Pork Tapeworm Parasites (Taenia solium)
Pork tapeworm is similar to beef tapeworm but is shorter, with less than 1000 ploglottids. Pork tapeworm infects man through the eating of infested undercooked pork such as fresh or smoked ham or sausage. Unlike the beef tapeworm, pork tapeworm infection is usually caused by multiple worms rather than just one. The larva stage develops in the muscle, spreads through the central nervous system into other tissues and organs, and finally hooks onto the upper small intestine. Pork tapeworm causes great harm to the human host when the immature larvae invades the muscle, heart, eyes, or brain. The larval migration of pork tapeworm represents the most dangerous infection of all the tapeworms. In the brain, the worms can create a condition known as cysticercosis, which can produce seizures and brain deterioration.
Fish Tapeworm Parasites (Diphyllobothrium latum)
The largest parasite found in humans, a fish tapeworm has up to 4000 proglottids (the worm's primary body). It can be contracted by eating raw or lightly cooked freshwater or certain migratory species of fish, such as Alaskan salmon, perch, pike, pickerel, and turbot. In the human intestine, a fish tapeworm can consume 80 to 100 percent of the host's vitamin B12. A vitamin B12 deficiency or pernicious anemia is a most debilitating effect.
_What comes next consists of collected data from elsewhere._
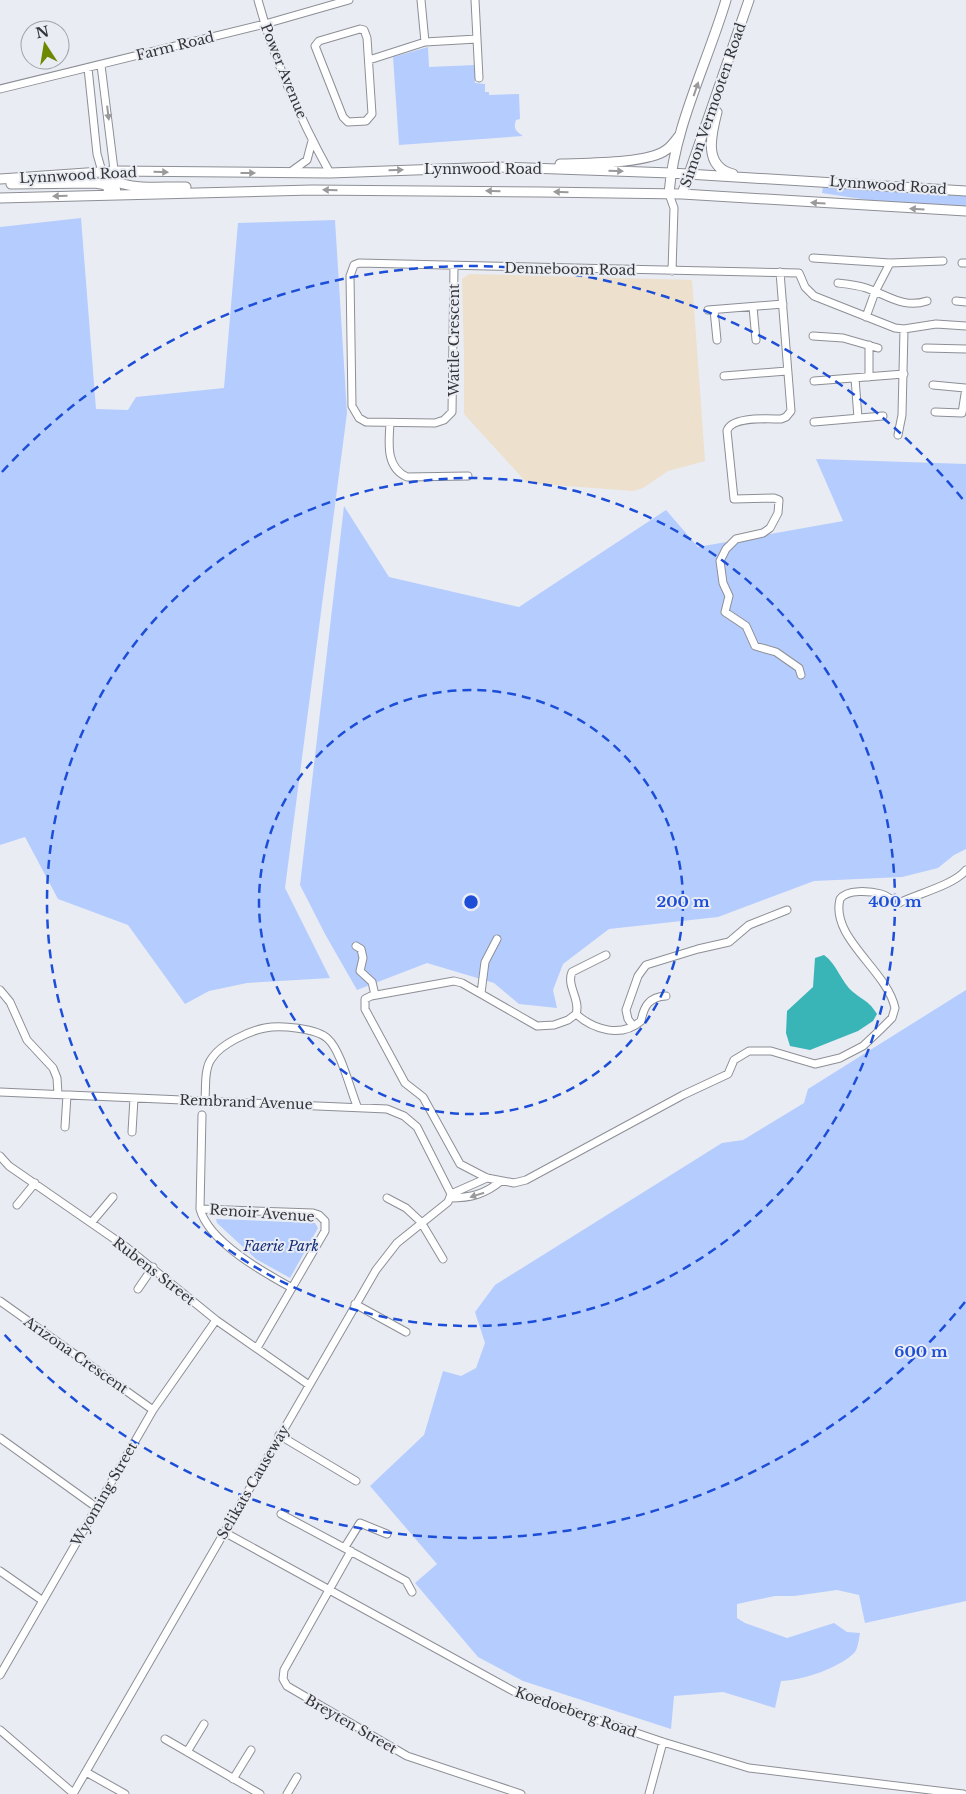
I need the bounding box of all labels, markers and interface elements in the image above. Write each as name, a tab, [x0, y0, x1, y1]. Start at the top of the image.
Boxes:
north arrow	[20, 20, 70, 70]
street label: Simon Vermooten Road	[676, 20, 750, 190]
street label: Power Avenue	[257, 21, 311, 121]
text: N	[34, 22, 51, 42]
street label: Farm Road	[134, 28, 216, 64]
one-way arrow	[692, 81, 700, 96]
one-way arrow	[104, 106, 112, 122]
street label: Lynnwood Road	[424, 160, 542, 178]
street label: Lynnwood Road	[19, 163, 138, 187]
one-way arrow	[389, 166, 405, 174]
one-way arrow	[609, 167, 625, 175]
one-way arrow	[153, 168, 169, 176]
one-way arrow	[241, 169, 257, 177]
street label: Lynnwood Road	[829, 172, 948, 198]
one-way arrow	[322, 186, 338, 194]
one-way arrow	[484, 187, 500, 195]
one-way arrow	[553, 188, 569, 196]
one-way arrow	[51, 192, 67, 200]
one-way arrow	[810, 198, 826, 206]
one-way arrow	[909, 204, 925, 212]
street label: Denneboom Road	[504, 259, 636, 279]
street label: Wattle Crescent	[445, 283, 463, 397]
text: 200 m	[657, 892, 710, 911]
text: 400 m	[868, 892, 922, 911]
centre of rings	[462, 893, 480, 911]
street label: Rembrand Avenue	[179, 1091, 313, 1113]
one-way arrow	[470, 1191, 485, 1199]
street label: Renoir Avenue	[209, 1200, 315, 1226]
street label: Rubens Street	[109, 1233, 199, 1309]
park label: Faerie Park	[242, 1237, 319, 1255]
street label: Arizona Crescent	[20, 1312, 132, 1398]
text: 600 m	[894, 1342, 948, 1361]
street label: Selikats Causeway	[213, 1422, 293, 1542]
street label: Wyoming Street	[66, 1438, 142, 1550]
street label: Koedoeberg Road	[513, 1683, 640, 1741]
street label: Breyten Street	[302, 1690, 401, 1758]

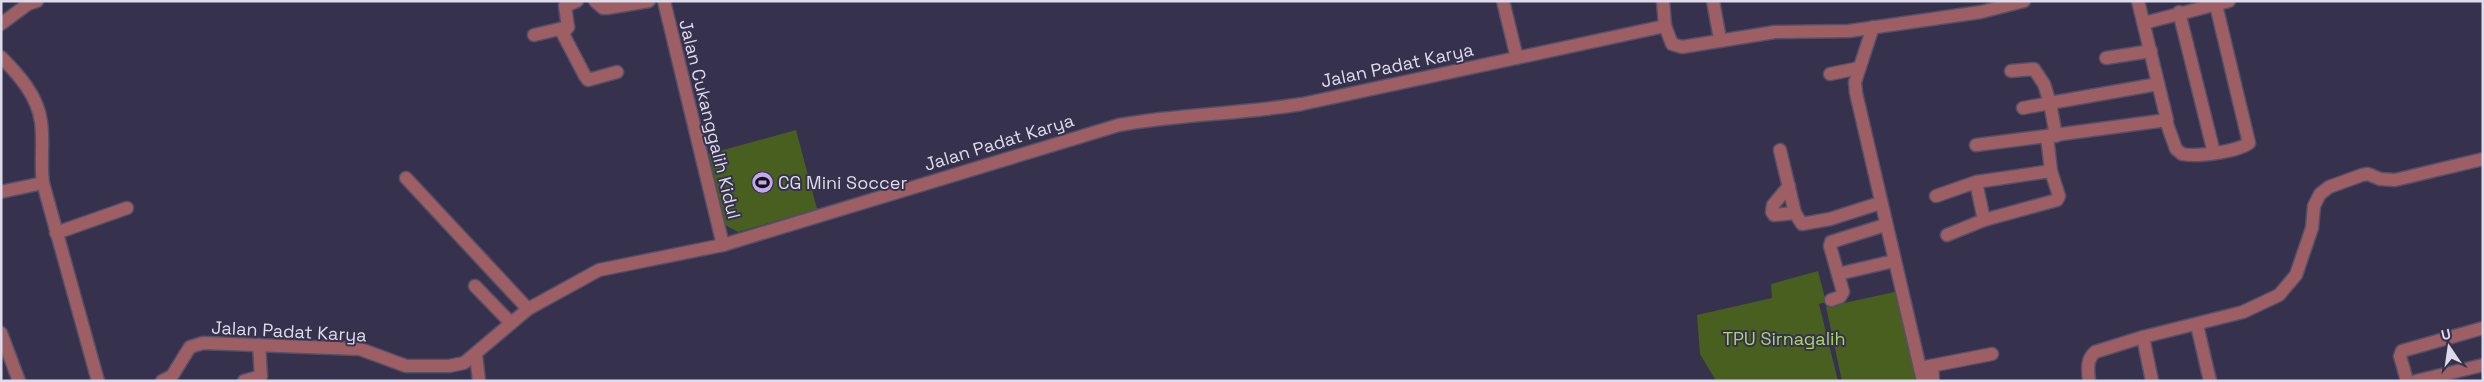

Digestive disturbances - including pain, fullness in the upper abdomen, and nausea - are common symptoms.
Liver Fluke Parasites (Clonorchis sinensis)
The liver fluke is transmitted through the ingestion of raw, dried, salted, pickled, or undercooked fish. Snails, carp, and over 40 additional species of fish have been known to be intermediate hosts to this fluke. In the human, it inhabits the bile ducts of the liver, causing the liver to become enlarged and tender. It can also cause inflammation, chills, fever, jaundice, and a type of hepatitis.
Blood Fluke Parasites (Schistosoma mansoni)
Freshwater snails play intermediate host in the life cycle development of the blood fluke. The snails release larvae into water, where the larvae can directly penetrate the skin of humans or fish in contaminated rivers or streams. The parasite burrows into the skin and is carried through the bloodstream to the veins of the liver, intestines, or bladder. Inflammation can occur when the worms lodge in the lining of the intestine or liver. Additionally, the bladder and urinary tract can become infected by worms lodged in the walls of the bladder.